The problem, people, is sugar. Sugar is hard to work with and although as a general rule I am quite disdainful of those who think that cooking is complicated, there are people who train for, like, days to become pastry chefs and chocolatiers. And when they come to make things like macaroons they have all the right kit - sugar thermometers and icing bags and silicon trays and special ovens and flavourings and all that shite that one doesn't neccessarily have in a domestic kitchen.

So I'd always say: buy them from a shop. They are a treat. They are not humble home-cooked fare - they are multi-flavoured, layered and coloured, designed for precious fashion gizmos and fizzy PR girls to send to each other and squeal over. They are not for the likes of you and me to knock up on a lazy afternoon.

But you're all such nags. Maybe you ought to give that up for January, yeah? Leave a poor pregnant girl alone. But despite making me hate you, the endless, endless pestering and nagging worked because like a chump I ordered some instant macaroon mix from some online shop and gave them a go. After all, not everyone, I reasoned, lives near a Laduree concession stand.

And it was, genuinely, the most boring and disappointing experience of my brief cooking career. Sometimes things that are a bit of a faff are worth making because they are, at the same time, fun and they work. But these things were both not fun to make and didn't work. I mean just look at them - cracked, discoloured, thin, wonky. Crap. CRAP!

Some of it was my fault (the whisk attachment on my food processor broke; I don't have an icing bag) but some of it was also the instant mix's fault (they didn't specify enough water but when I added more I added too much and it went sloppy; the food colourings I bought from the same online shop were cack and dull and actually came with a warning on the label that they might have "an adverse effect on attention and behaviour in children").

However the flavour was just excellent, as industrially-processed things containing Guar Gum, Silicon Dioxide, Lactic Acid Esters of Mono- and Di-glycerides of Fatty Acids usually are. So if you think you can do better than me, instant macaroon mix is available here.

Anyway, after that disaster I thought no more about the whole thing and wasn't even going to bother writing about them, until I had a nightmare last night about macaroons. It went on for ages - it really did. Don't tell me that in actual fact it only went on for three seconds or whatever, because I kept being woken up by my husband dithering about listening to the cricket and whenever I went back to sleep I'd still be dreaming about bloody macaroons. So it's a sign. I'm going to have to make them and master them. That, it seems, is my curse. Luckily I've found a couple of straightforward enough-looking recipes to have a go at. All I need is an icing bag. And some food colouring that isn't POISONOUS.

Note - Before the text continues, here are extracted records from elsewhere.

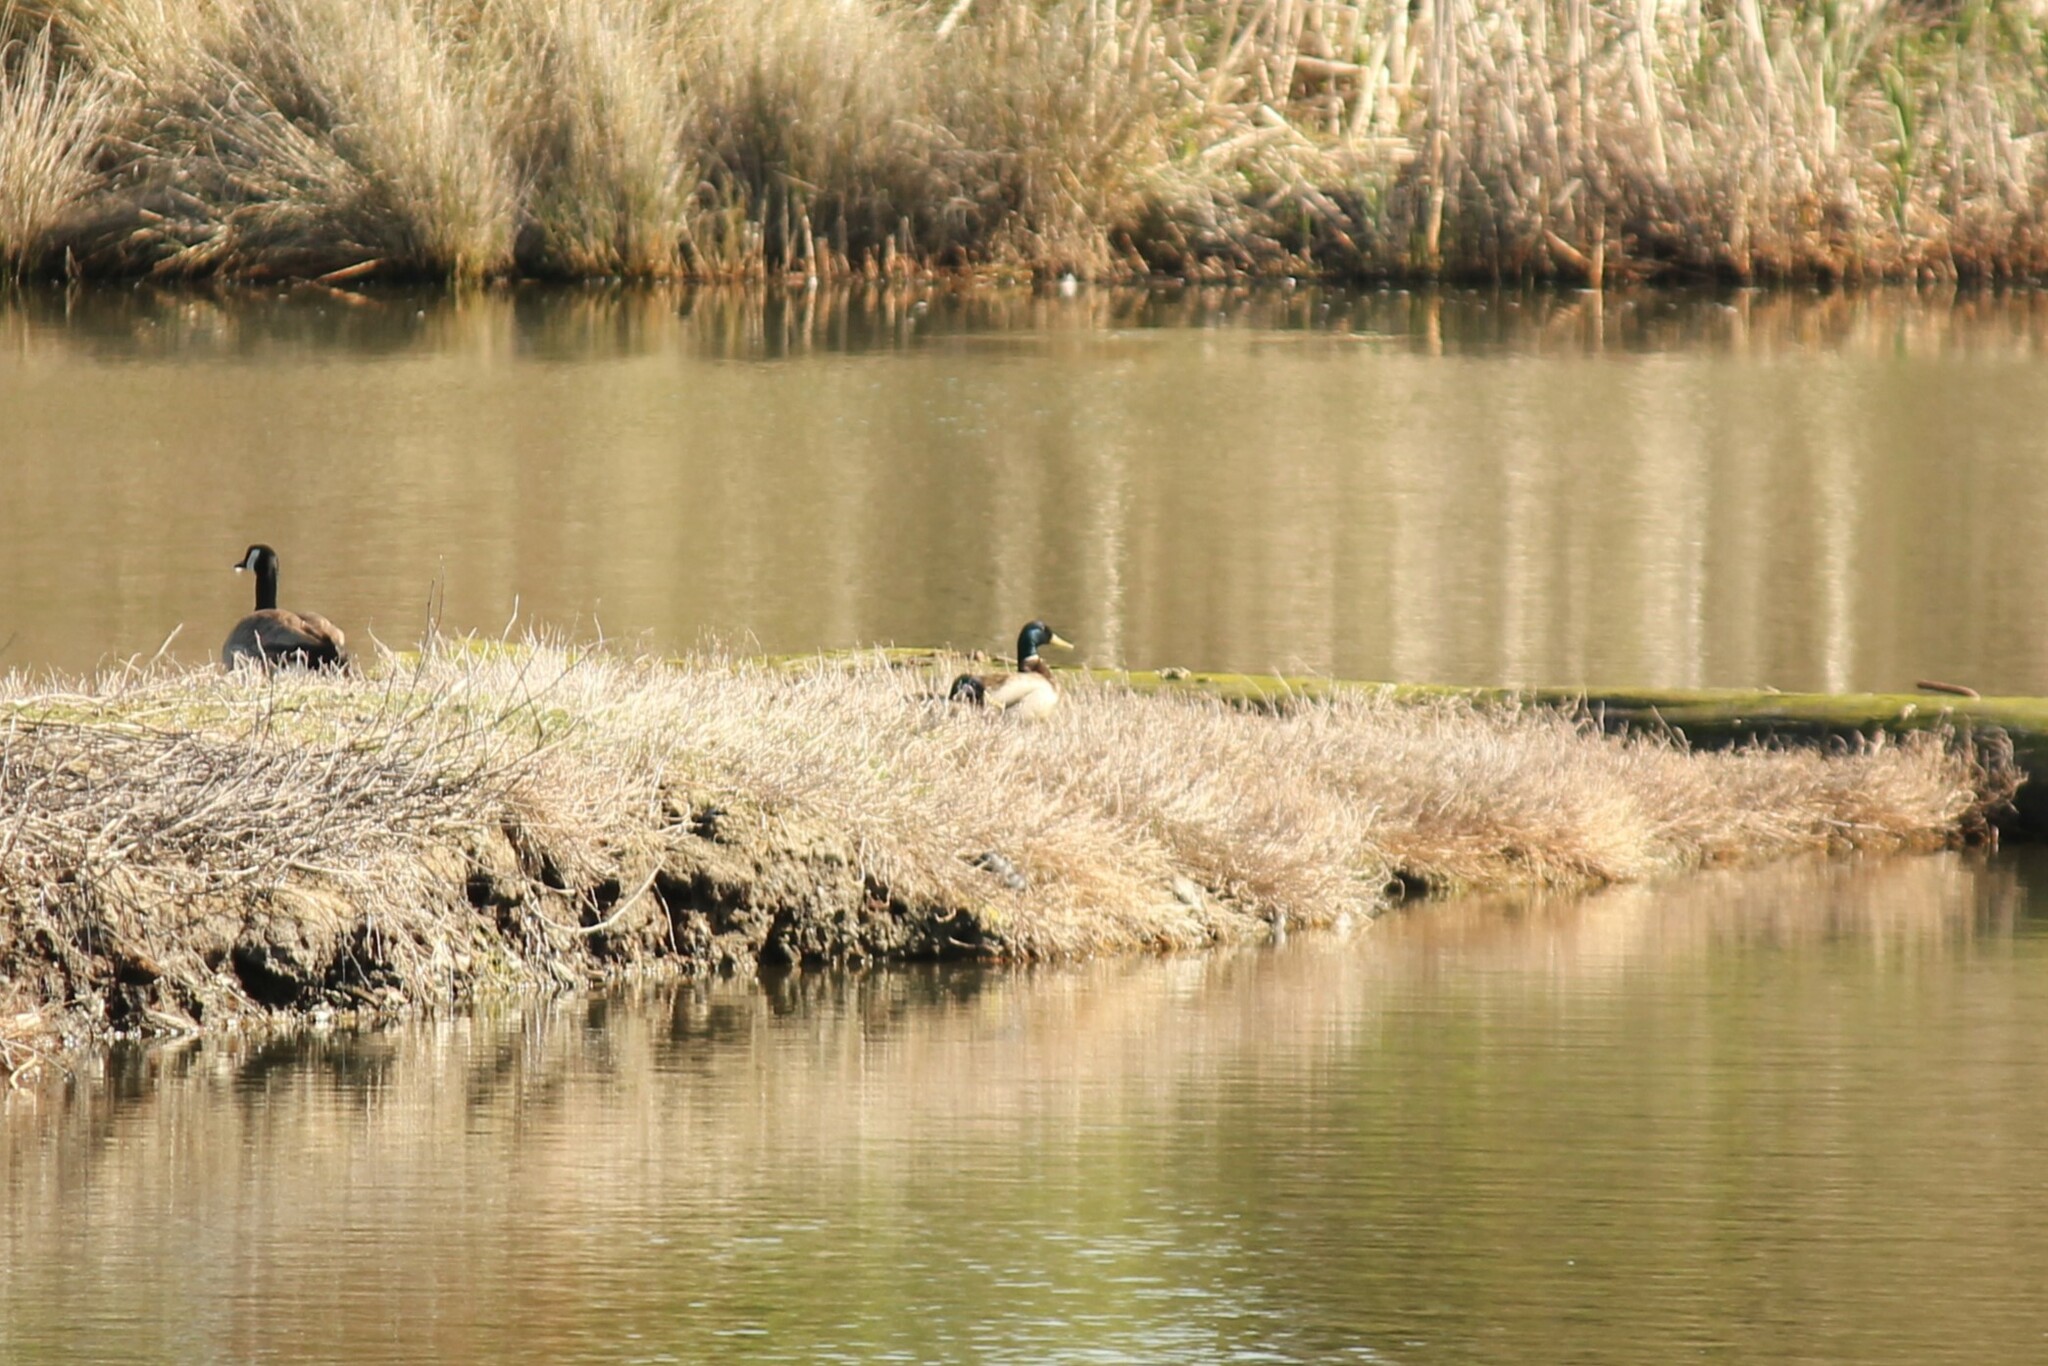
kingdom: Animalia
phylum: Chordata
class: Aves
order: Anseriformes
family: Anatidae
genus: Anas
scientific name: Anas platyrhynchos
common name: Mallard
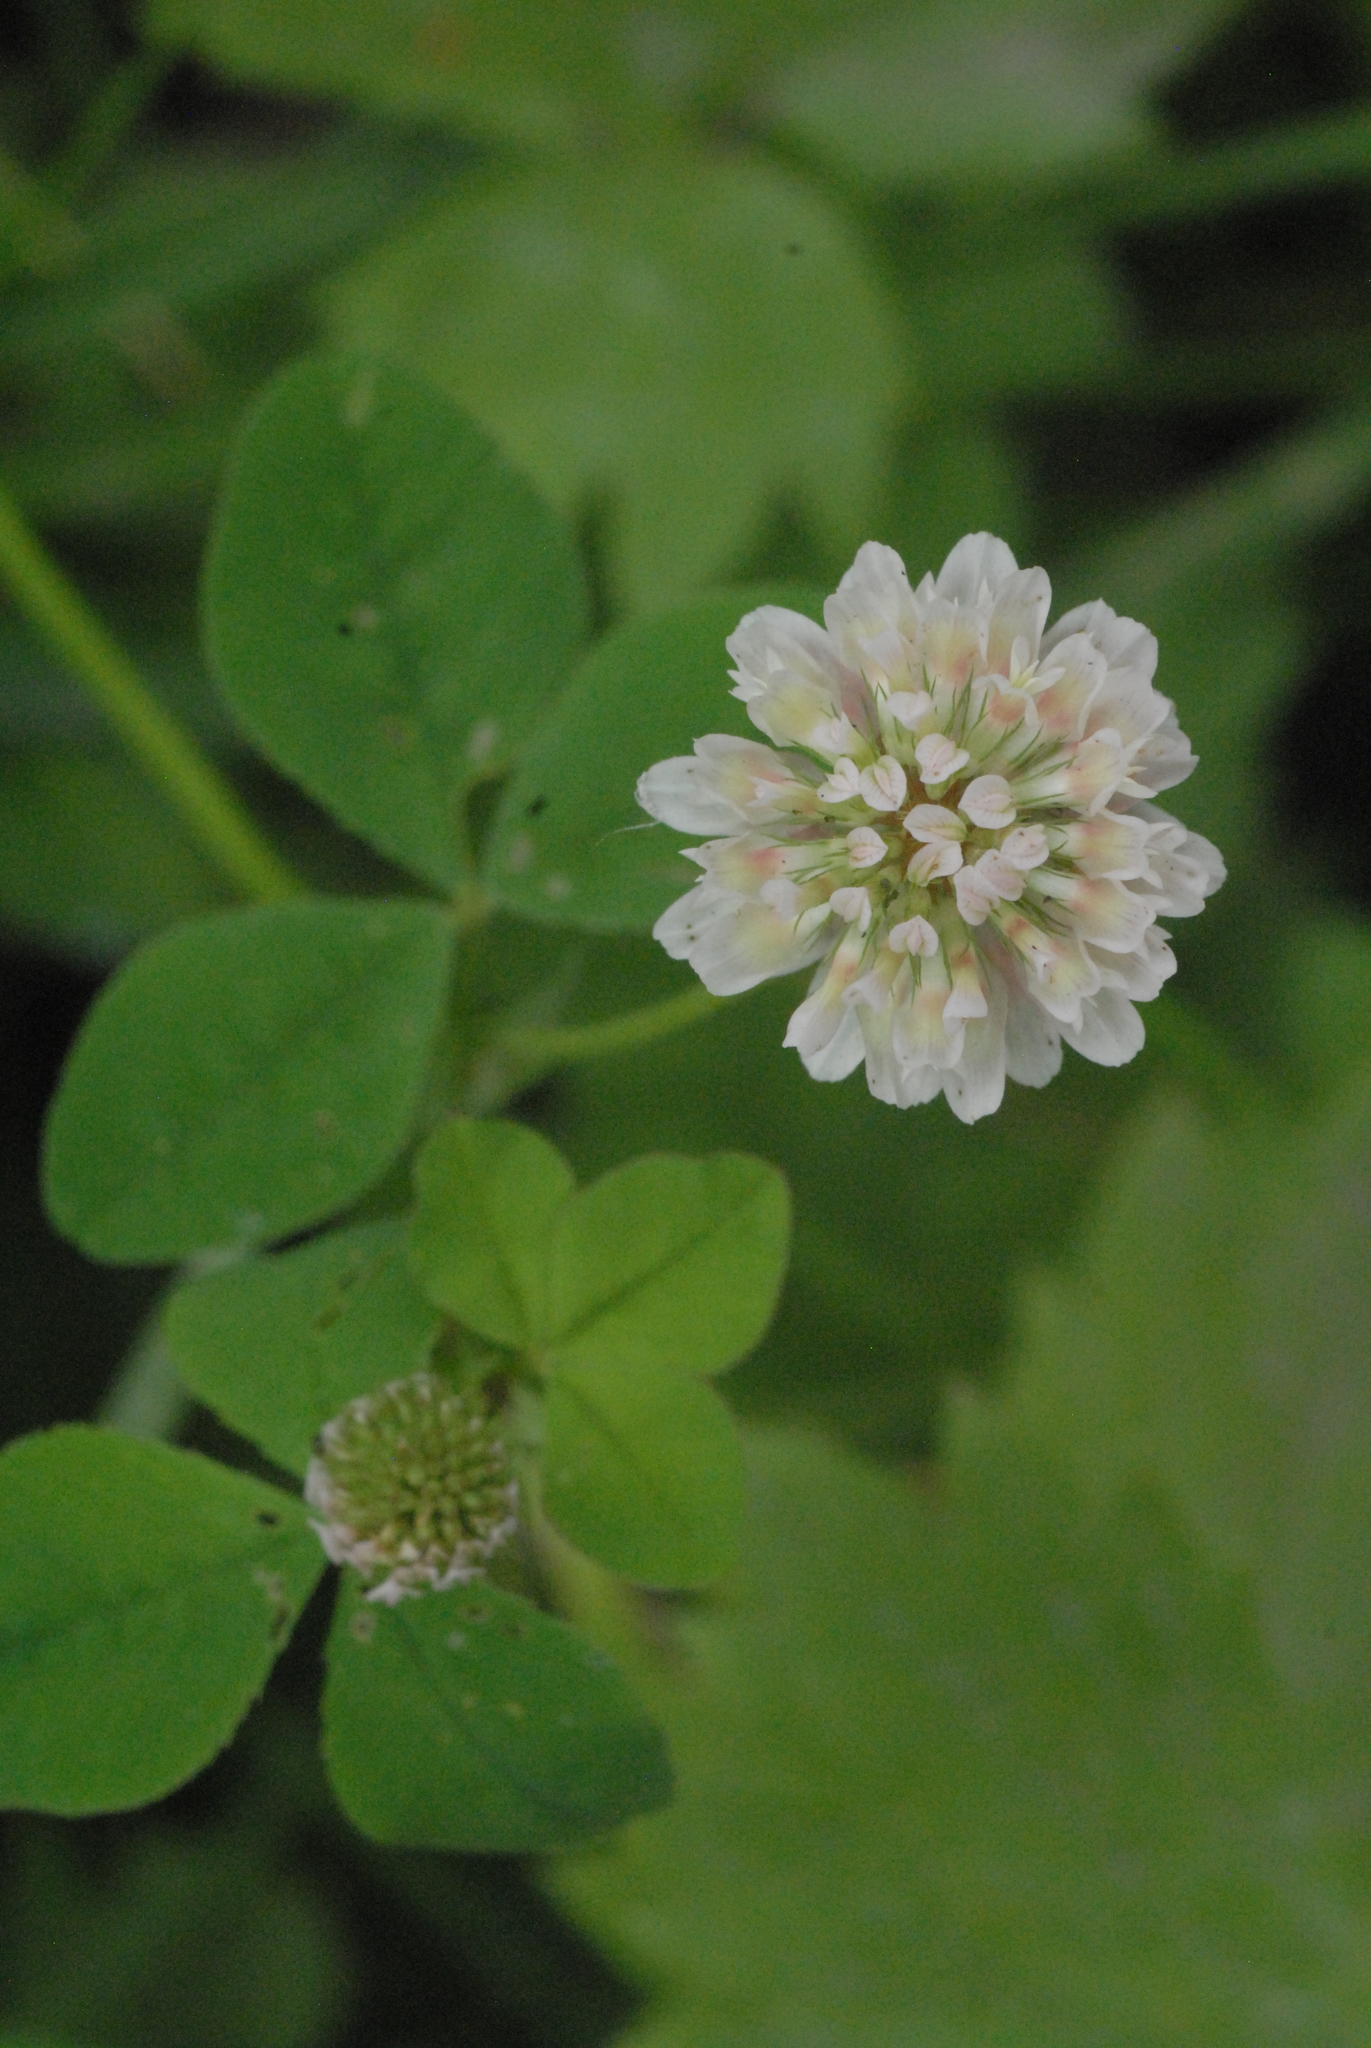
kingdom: Plantae
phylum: Tracheophyta
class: Magnoliopsida
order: Fabales
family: Fabaceae
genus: Trifolium
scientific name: Trifolium hybridum
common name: Alsike clover
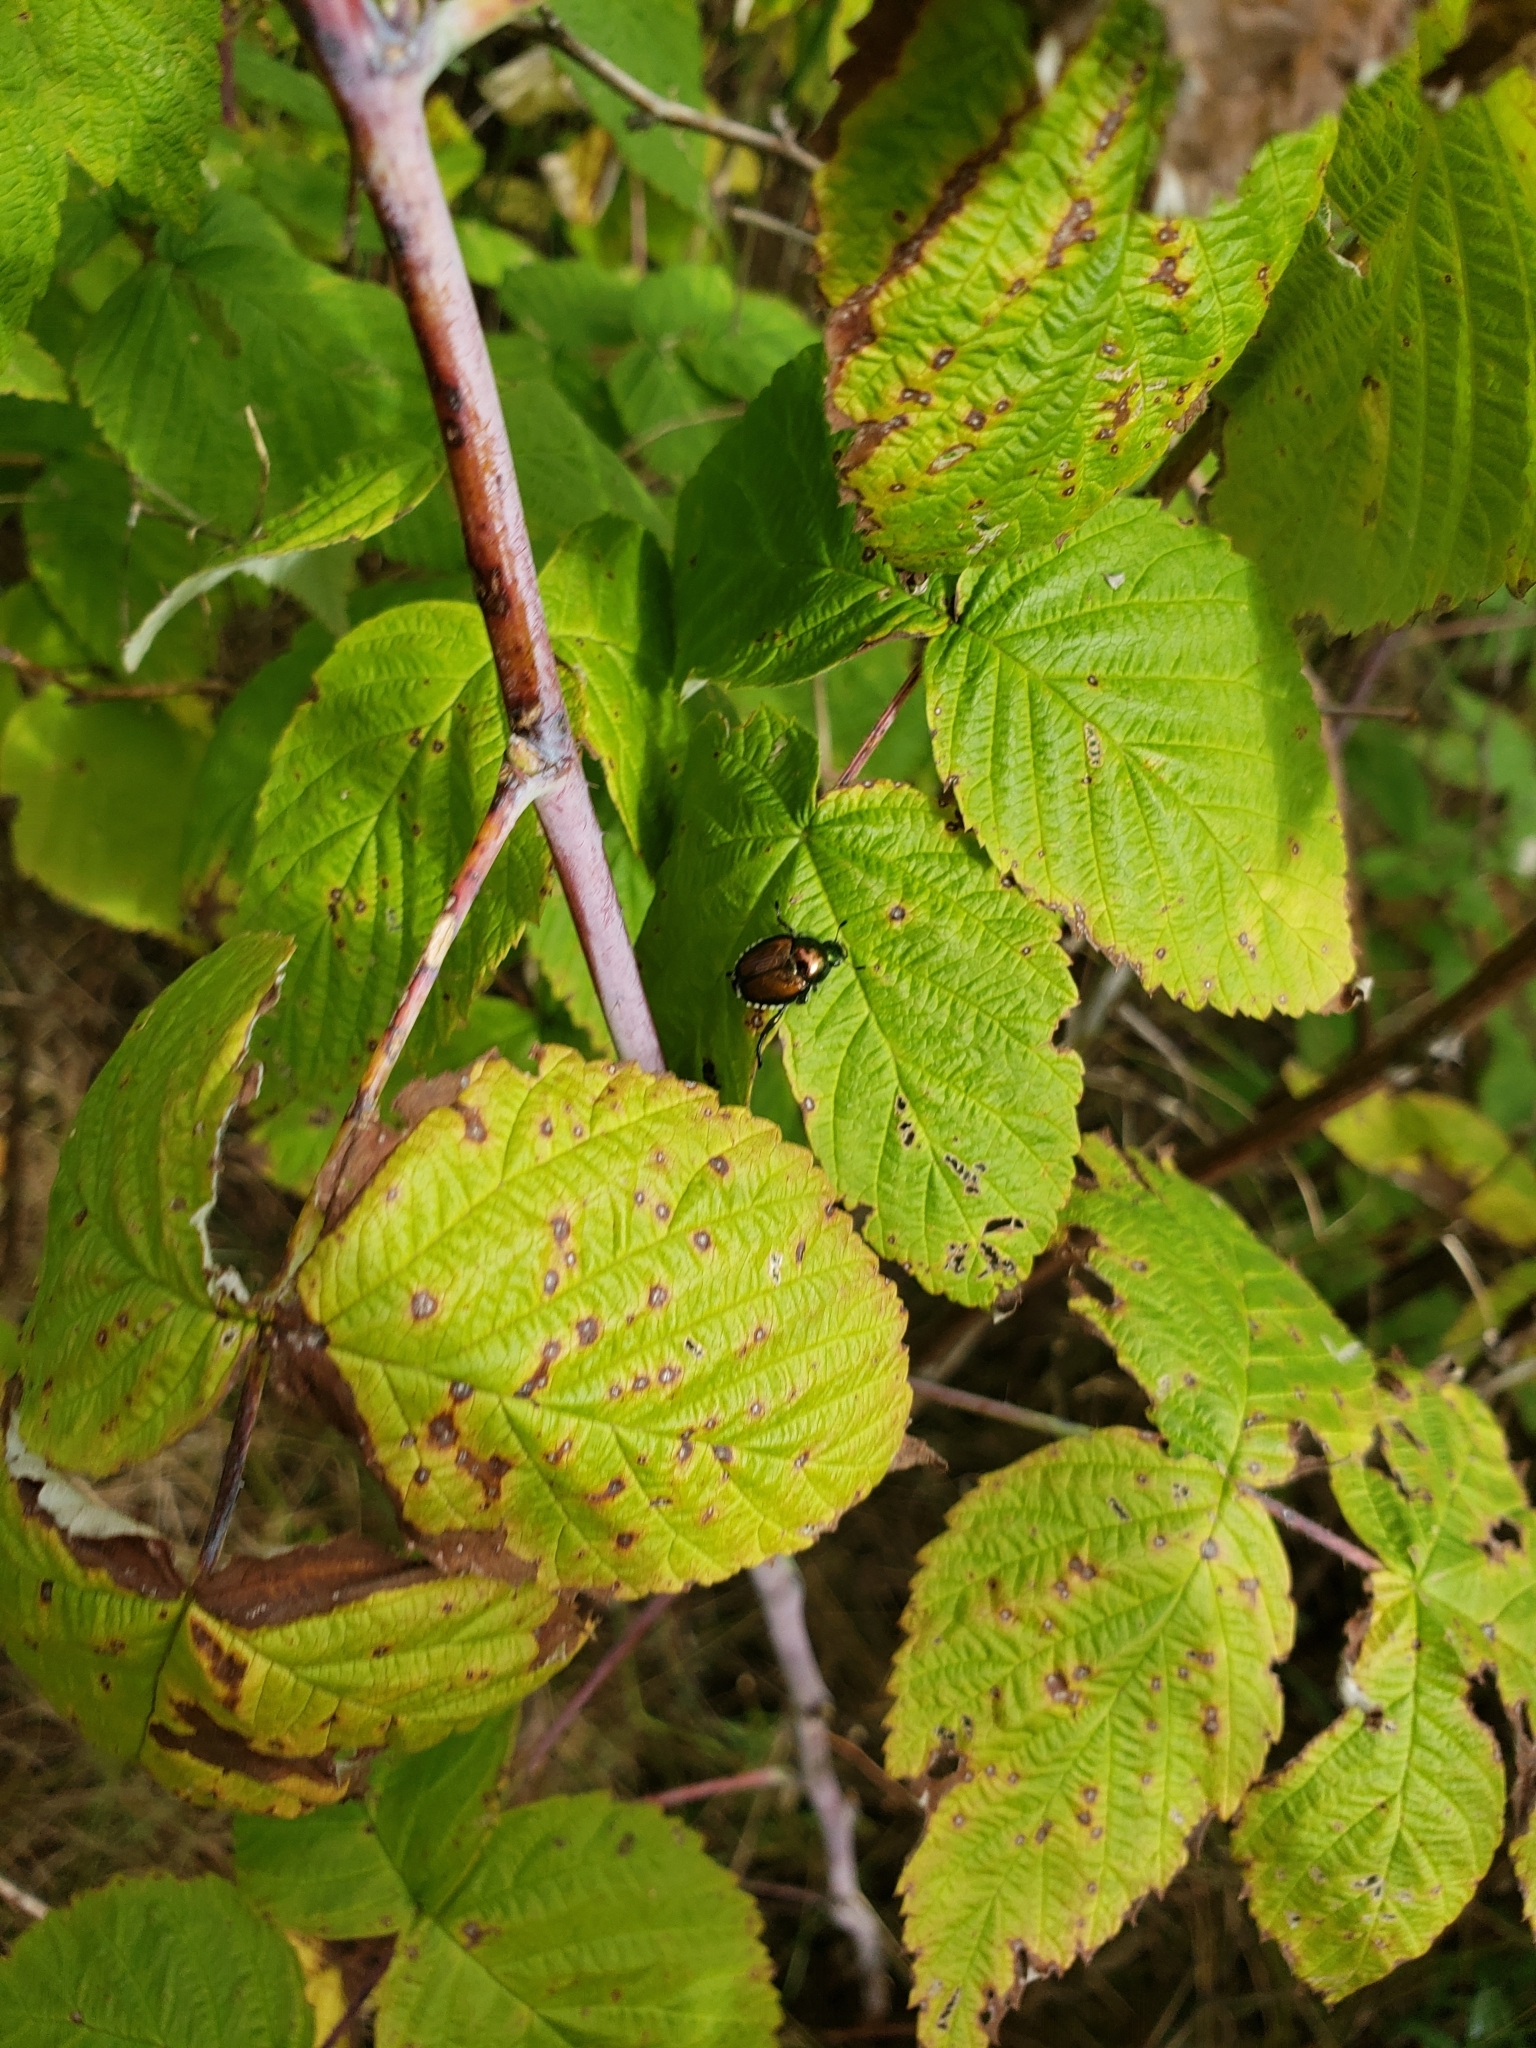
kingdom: Animalia
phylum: Arthropoda
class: Insecta
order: Coleoptera
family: Scarabaeidae
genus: Popillia
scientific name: Popillia japonica
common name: Japanese beetle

I hope your Christmas and New Year were okay and if you're back at work, I'm sorry. I don't even have a job and I'm depressed as hell that the holidays are over.

I was ill throughout all festivities. The highlight was when my husband got incredibly drunk on New Year and dived into the shallow end of a swimming pool and scraped his nose on the bottom and now he looks like he's been in a fight.

The next morning, (I was asleep at the time of the incident), I said: "Ha ha, you're such a dick" - and variations on that theme - throughout breakfast, until someone else said "My God - you could have broken your neck!"

I looked at my husband and felt more strongly than ever that my marriage is like an episode of The Inbetweeners - except that we are both that posh know-it-all one.